WHAT IS REQUIRED
Locate the line bearing "145: (254, 151)" in the material below, then reproduce it and each following line up to and including the line bearing "151: (404, 191)".

RECORDS TO USE

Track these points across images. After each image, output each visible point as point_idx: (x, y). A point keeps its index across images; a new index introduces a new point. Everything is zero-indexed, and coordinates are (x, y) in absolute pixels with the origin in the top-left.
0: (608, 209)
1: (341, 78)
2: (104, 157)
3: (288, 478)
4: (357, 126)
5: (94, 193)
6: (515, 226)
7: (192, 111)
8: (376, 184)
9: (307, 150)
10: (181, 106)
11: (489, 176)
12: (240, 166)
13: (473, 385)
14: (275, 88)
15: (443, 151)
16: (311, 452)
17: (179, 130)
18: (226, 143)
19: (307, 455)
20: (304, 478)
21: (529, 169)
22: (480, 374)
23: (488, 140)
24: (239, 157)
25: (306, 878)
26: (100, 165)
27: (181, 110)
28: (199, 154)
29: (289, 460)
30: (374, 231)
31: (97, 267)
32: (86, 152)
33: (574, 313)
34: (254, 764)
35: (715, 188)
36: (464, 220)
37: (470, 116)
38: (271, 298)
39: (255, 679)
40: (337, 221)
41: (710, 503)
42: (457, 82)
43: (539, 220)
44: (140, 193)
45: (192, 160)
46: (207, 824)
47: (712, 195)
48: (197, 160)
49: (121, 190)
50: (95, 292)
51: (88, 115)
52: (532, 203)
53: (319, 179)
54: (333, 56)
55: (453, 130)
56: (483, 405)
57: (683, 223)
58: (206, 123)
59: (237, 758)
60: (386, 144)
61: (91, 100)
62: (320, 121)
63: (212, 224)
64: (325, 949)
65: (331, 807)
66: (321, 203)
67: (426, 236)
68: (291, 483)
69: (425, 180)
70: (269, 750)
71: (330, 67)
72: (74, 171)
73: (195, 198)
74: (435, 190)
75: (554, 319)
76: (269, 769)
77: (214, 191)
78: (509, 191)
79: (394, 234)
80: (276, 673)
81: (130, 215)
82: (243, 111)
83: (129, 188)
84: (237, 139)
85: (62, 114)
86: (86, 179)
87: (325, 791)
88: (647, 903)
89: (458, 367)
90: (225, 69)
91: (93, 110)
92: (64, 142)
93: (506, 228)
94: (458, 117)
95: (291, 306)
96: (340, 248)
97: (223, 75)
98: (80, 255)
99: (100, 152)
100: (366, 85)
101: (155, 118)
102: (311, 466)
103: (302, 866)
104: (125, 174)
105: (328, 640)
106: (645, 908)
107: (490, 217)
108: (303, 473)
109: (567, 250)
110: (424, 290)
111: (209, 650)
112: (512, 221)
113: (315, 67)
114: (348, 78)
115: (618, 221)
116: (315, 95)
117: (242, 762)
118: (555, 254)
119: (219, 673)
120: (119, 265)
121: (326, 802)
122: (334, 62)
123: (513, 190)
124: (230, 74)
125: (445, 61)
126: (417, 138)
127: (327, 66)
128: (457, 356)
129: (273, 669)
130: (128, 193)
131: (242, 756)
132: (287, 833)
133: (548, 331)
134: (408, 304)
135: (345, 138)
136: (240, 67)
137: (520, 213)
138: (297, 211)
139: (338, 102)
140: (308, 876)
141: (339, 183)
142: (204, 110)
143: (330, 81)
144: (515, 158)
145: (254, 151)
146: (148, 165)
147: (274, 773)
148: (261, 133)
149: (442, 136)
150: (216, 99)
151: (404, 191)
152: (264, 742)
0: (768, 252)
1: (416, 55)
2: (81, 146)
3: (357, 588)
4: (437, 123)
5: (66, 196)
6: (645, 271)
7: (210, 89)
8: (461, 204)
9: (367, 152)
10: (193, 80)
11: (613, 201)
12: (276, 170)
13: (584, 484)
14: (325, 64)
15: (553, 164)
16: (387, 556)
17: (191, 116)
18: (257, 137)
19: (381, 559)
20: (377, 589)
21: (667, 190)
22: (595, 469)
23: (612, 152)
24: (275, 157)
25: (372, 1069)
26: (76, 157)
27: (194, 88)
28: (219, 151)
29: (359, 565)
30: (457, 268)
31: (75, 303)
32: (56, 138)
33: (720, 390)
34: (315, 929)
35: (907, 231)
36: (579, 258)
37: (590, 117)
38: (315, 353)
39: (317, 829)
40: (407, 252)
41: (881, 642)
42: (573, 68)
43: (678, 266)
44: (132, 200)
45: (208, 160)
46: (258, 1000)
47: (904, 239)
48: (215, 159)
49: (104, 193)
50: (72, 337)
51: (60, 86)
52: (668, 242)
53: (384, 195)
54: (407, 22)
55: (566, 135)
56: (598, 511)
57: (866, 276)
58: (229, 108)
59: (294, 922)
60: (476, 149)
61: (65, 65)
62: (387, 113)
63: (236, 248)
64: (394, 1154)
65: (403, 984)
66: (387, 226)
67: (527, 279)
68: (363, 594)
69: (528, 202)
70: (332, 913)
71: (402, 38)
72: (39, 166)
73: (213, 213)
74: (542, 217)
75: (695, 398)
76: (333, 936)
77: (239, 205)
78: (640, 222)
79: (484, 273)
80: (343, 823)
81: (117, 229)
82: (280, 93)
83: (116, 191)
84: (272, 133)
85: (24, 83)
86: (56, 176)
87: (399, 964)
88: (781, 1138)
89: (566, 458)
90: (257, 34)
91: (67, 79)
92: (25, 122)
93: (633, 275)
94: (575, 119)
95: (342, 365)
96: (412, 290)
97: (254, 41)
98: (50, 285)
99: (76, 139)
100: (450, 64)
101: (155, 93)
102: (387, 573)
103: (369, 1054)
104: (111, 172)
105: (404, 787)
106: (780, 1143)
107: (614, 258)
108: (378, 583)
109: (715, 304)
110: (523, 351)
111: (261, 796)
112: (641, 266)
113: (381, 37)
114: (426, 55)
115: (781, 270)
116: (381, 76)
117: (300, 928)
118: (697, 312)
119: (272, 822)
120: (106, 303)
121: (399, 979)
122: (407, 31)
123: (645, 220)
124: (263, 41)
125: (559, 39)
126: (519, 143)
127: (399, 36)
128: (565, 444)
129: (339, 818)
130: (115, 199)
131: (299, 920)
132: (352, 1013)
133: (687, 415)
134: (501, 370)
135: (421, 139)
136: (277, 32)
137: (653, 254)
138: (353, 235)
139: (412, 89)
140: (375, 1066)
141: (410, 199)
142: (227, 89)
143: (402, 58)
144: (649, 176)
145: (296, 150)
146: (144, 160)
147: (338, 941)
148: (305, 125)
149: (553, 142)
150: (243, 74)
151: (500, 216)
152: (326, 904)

...

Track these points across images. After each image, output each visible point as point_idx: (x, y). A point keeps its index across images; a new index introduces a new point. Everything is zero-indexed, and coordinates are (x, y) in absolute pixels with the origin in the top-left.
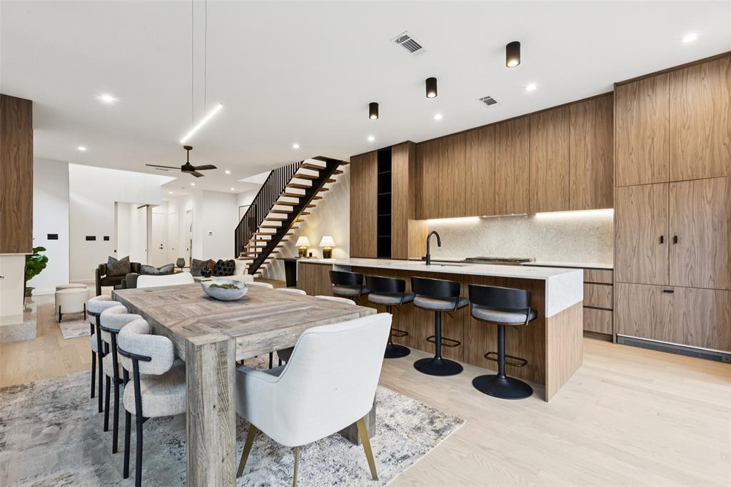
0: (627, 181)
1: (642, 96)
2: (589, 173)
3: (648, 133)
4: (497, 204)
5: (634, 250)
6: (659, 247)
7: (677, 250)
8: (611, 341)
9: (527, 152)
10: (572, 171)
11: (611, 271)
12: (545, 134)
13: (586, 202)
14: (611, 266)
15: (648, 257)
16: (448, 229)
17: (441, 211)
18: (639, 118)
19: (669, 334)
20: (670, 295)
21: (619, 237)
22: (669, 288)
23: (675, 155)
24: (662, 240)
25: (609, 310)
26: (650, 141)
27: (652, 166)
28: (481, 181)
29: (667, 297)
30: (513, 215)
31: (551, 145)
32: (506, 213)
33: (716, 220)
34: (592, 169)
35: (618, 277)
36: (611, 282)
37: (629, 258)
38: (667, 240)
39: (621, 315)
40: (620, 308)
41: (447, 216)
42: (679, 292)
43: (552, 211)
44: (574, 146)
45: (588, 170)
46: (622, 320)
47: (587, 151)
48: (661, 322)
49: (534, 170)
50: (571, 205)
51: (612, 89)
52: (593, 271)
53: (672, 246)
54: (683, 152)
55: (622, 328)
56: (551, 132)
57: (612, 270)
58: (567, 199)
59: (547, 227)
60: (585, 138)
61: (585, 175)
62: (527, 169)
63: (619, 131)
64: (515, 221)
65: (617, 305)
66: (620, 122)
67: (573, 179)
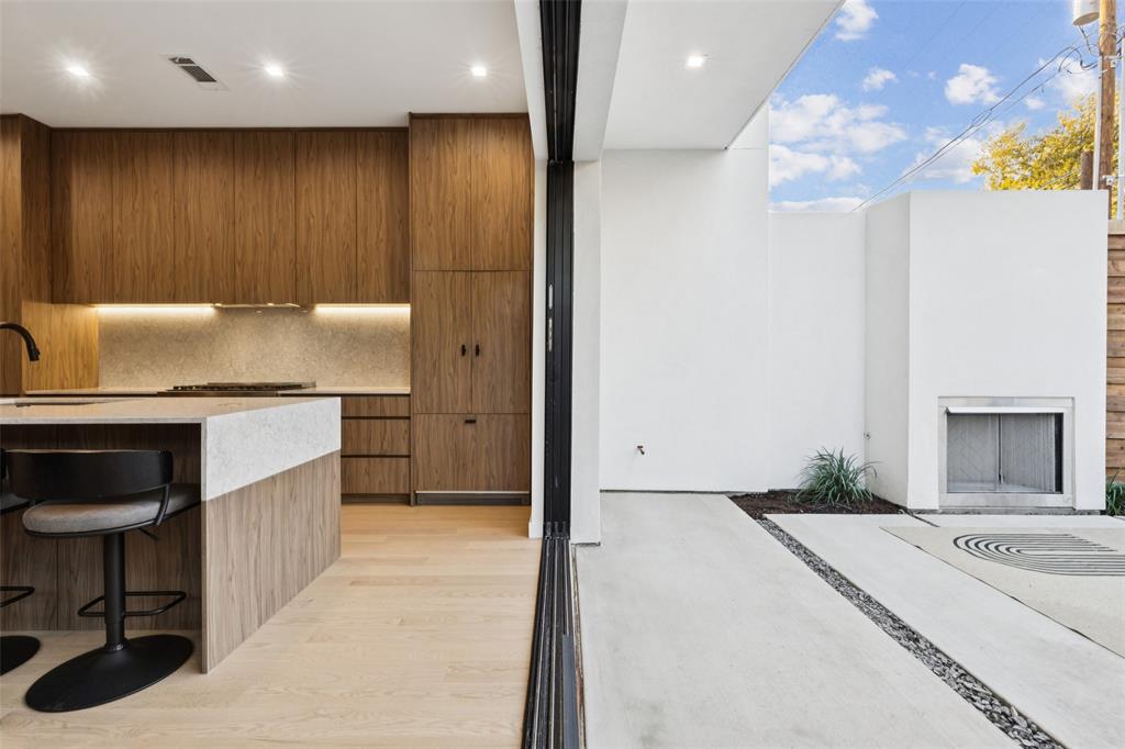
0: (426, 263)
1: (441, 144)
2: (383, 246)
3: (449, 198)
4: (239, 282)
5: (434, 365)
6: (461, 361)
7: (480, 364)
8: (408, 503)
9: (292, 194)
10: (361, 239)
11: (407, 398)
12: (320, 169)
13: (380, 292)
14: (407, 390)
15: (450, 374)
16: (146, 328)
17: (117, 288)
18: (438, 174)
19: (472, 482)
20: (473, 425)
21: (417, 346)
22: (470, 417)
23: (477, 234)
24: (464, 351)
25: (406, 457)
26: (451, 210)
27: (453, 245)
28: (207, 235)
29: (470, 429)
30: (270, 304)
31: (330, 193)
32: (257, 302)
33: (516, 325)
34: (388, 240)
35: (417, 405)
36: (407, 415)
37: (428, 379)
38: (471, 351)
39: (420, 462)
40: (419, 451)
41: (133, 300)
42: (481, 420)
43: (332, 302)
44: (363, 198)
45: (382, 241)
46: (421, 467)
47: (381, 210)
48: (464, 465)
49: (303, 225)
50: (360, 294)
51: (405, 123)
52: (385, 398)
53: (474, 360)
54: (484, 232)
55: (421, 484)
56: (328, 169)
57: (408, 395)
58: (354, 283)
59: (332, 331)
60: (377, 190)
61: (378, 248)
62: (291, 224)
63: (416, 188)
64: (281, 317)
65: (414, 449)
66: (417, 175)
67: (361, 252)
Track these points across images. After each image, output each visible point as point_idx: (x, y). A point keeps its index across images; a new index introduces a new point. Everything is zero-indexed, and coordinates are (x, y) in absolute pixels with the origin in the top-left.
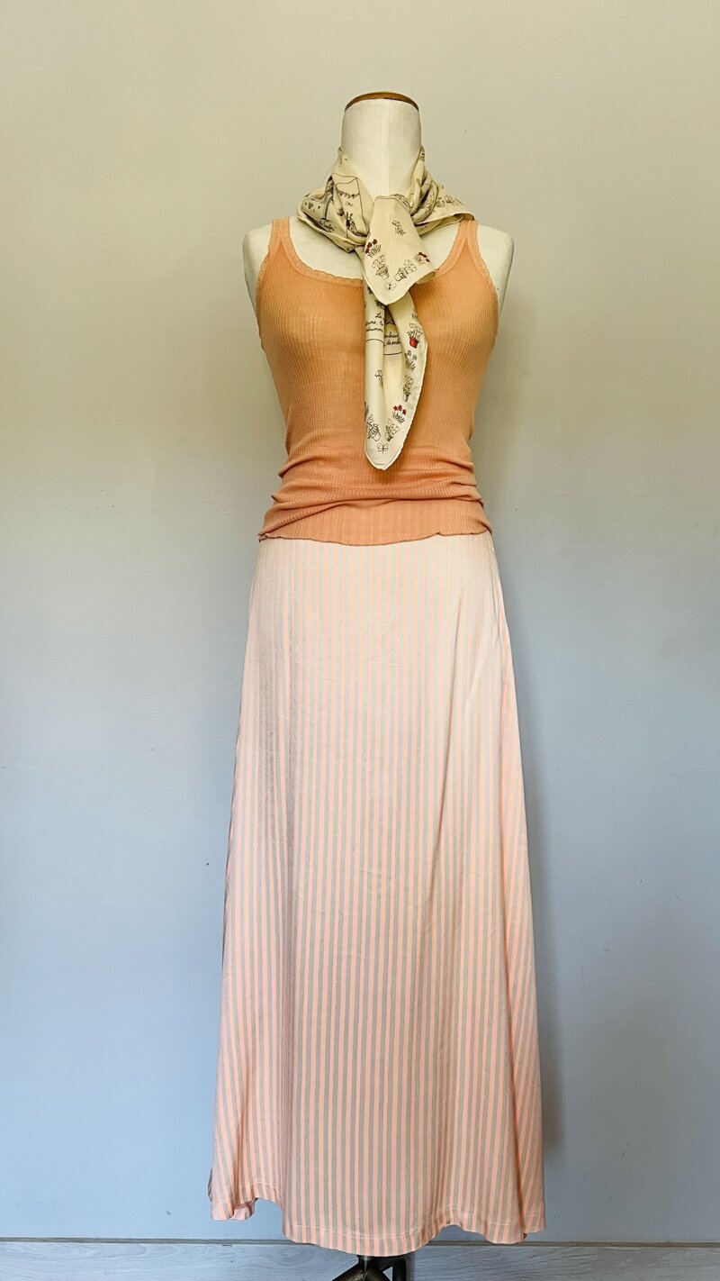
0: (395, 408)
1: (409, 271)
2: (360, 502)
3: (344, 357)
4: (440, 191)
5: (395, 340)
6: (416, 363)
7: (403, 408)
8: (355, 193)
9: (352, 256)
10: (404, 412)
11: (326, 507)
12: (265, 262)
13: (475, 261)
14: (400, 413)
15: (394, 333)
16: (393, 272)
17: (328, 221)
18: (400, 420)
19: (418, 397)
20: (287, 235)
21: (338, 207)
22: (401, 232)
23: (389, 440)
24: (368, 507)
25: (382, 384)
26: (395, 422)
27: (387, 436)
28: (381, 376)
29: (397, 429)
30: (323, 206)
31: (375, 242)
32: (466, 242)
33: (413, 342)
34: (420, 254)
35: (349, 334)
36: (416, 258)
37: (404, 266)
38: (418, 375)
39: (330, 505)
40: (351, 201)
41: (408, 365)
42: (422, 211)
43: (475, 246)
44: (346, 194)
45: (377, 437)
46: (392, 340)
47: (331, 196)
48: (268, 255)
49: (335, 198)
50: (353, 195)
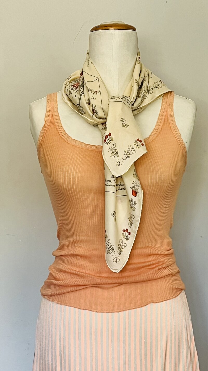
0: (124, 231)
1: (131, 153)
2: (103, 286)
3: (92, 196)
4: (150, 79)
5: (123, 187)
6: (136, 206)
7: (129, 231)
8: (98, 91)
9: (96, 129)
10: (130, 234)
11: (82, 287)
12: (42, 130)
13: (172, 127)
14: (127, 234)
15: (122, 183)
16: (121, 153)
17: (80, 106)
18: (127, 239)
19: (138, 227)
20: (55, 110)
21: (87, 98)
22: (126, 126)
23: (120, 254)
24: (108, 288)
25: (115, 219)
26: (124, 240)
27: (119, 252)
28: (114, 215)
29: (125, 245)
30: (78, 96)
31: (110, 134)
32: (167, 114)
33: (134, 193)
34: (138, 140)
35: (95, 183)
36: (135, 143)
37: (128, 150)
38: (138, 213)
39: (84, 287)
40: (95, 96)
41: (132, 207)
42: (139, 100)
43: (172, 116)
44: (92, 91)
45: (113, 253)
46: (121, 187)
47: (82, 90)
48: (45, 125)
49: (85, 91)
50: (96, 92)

==

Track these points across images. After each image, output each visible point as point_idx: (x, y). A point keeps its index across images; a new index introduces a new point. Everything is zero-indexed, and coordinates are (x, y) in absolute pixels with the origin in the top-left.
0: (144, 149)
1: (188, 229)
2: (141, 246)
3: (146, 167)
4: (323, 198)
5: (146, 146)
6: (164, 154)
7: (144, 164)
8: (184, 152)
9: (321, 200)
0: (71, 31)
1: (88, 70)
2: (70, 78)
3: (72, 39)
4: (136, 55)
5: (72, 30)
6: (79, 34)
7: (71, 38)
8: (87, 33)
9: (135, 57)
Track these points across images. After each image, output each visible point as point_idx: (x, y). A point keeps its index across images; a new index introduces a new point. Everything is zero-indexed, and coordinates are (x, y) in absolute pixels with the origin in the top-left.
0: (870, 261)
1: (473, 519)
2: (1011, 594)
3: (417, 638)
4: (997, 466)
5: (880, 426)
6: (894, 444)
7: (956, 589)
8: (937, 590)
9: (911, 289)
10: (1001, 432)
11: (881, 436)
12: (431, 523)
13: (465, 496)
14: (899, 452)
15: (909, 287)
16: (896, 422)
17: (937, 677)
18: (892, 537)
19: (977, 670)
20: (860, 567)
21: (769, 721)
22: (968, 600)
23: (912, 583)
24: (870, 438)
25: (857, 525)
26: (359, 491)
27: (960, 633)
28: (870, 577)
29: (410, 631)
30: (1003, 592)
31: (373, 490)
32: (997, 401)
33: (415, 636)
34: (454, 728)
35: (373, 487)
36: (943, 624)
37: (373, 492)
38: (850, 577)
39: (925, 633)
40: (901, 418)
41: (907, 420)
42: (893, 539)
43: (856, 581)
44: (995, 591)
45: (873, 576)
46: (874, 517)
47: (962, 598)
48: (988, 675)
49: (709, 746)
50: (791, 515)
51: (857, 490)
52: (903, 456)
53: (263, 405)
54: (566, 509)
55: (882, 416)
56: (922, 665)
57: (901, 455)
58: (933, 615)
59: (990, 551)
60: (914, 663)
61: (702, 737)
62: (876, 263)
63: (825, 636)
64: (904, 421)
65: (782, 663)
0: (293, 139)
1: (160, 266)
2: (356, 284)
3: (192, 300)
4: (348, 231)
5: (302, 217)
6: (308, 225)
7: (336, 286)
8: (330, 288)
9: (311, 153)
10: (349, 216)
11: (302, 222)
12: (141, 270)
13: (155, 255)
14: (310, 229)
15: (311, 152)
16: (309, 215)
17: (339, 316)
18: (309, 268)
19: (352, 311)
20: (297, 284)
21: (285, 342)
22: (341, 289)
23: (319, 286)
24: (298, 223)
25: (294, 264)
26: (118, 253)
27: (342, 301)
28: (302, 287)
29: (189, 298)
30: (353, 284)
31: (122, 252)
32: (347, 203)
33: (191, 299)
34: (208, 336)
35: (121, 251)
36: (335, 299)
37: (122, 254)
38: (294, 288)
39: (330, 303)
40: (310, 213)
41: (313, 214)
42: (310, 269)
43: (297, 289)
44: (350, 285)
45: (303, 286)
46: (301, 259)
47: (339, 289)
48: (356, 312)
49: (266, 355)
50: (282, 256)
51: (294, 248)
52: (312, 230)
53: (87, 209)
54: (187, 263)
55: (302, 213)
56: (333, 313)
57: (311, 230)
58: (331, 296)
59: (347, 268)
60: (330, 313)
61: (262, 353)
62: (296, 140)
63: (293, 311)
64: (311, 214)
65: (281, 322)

ANSWER BOX
145: (254, 151)
146: (148, 165)
147: (274, 773)
148: (261, 133)
149: (442, 136)
150: (216, 99)
151: (404, 191)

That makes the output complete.